Abstract:
A basic question of cell biology is how DNA folds to chromosome. A number of recently accumulated evidences have suggested that folding of chromosome proceeds tightly coupled with DNA replication progresses. Drug-induced PCC is a useful tool for visualization of the interphase nuclei, in particular, S-phase, as S-phase prematurely condensed chromosomes (S-phase PCC). Active replicating DNA is labeled directly with Cy3-dUTP by bead loading method, and then S-phase nuclei is immediately condensed prematurely by calyculin A to obtain S-phase PCC. Active replicating regions on S-PCC are observed under a scanning confocal microscope. Cy3-dUTP-labeled S-phase PCCs clearly reveal the drastic transitional change of chromosome formation through S-phase, starting from a \"cloudy nebula\" to numerous numbers of \"beads on a string\" and finally to \"striped arrays of banding structured chromosome\" known as G- or R-banding pattern. The number, distribution, and shape of replication foci were also measured in individual subphase of S-phase; maximally ~1400 foci of 0.35 μm average radius size were scored at the beginning of S-phase, and the number is reduced to ~100 at the end of S-phase. Drug-induced PCC clearly provided the new insight that eukaryote DNA replication is tightly coupled with the chromosome condensation/compaction for construction of eukaryote higher-ordered chromosome structure.
摘要:
细胞生物学的一个基本问题是DNA如何折叠成染色体。
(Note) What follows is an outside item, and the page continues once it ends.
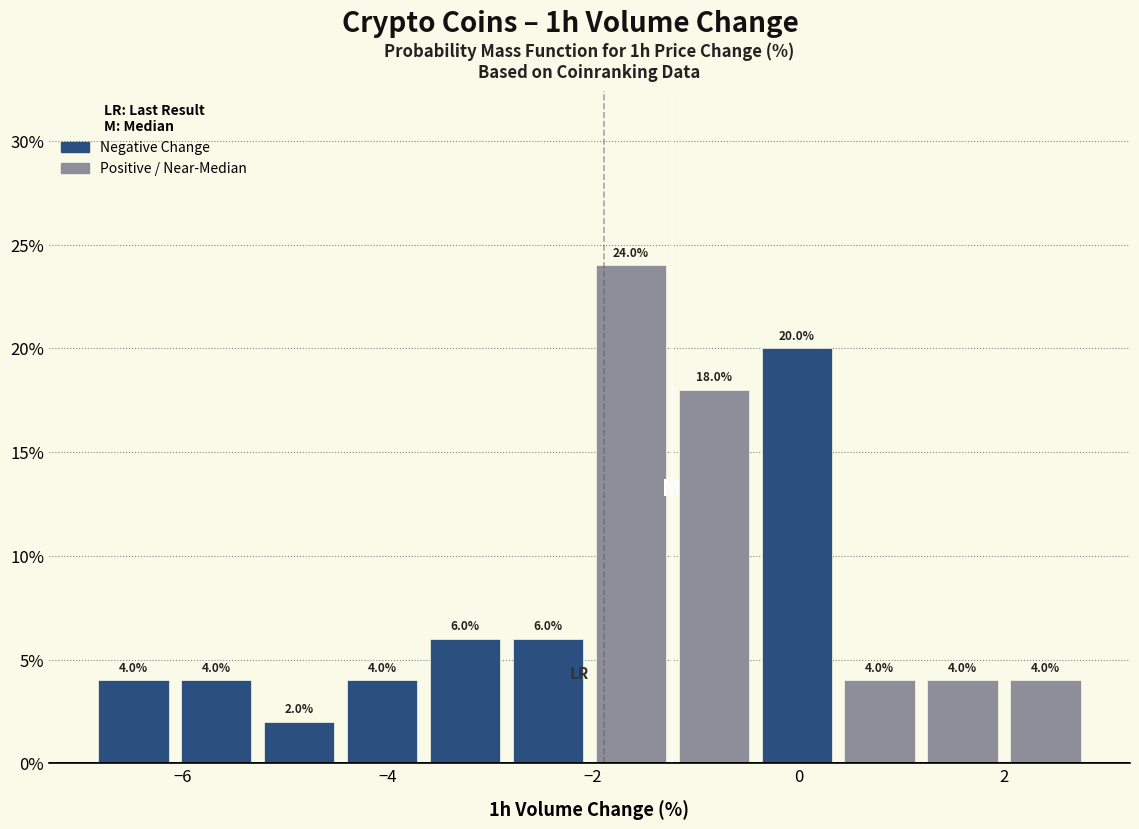

Which range on the x-axis has the tallest bar?

-2.0 to -1.2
最近积累的许多证据表明,染色体的折叠与DNA复制的进展紧密相关。药物诱导的PCC是可视化相间核的有用工具,特别是,S相,作为S期过早缩合染色体(S期PCC)。活性复制DNA直接用Cy3-dUTP通过珠加载方法标记,然后,S相核立即被calyculinA过早凝聚,得到S相PCC。在扫描共聚焦显微镜下观察S-PCC上的活性复制区域。Cy3-dUTP标记的S期PCCs清楚地揭示了染色体形成通过S期的急剧过渡变化,从“浑浊的星云”开始到大量的“字符串上的珠子”,最后到“带状结构化染色体的条纹阵列”,称为G或R带模式。数字,分布,在S相的各个子相中还测量了复制灶的形状;在S相开始时对平均半径为0.35μm的最大〜1400个病灶进行评分,并且在S阶段结束时,该数量减少到〜100。药物诱导的PCC清楚地提供了新的见解,即真核生物DNA复制与染色体缩合/压缩紧密结合,以构建真核生物高阶染色体结构。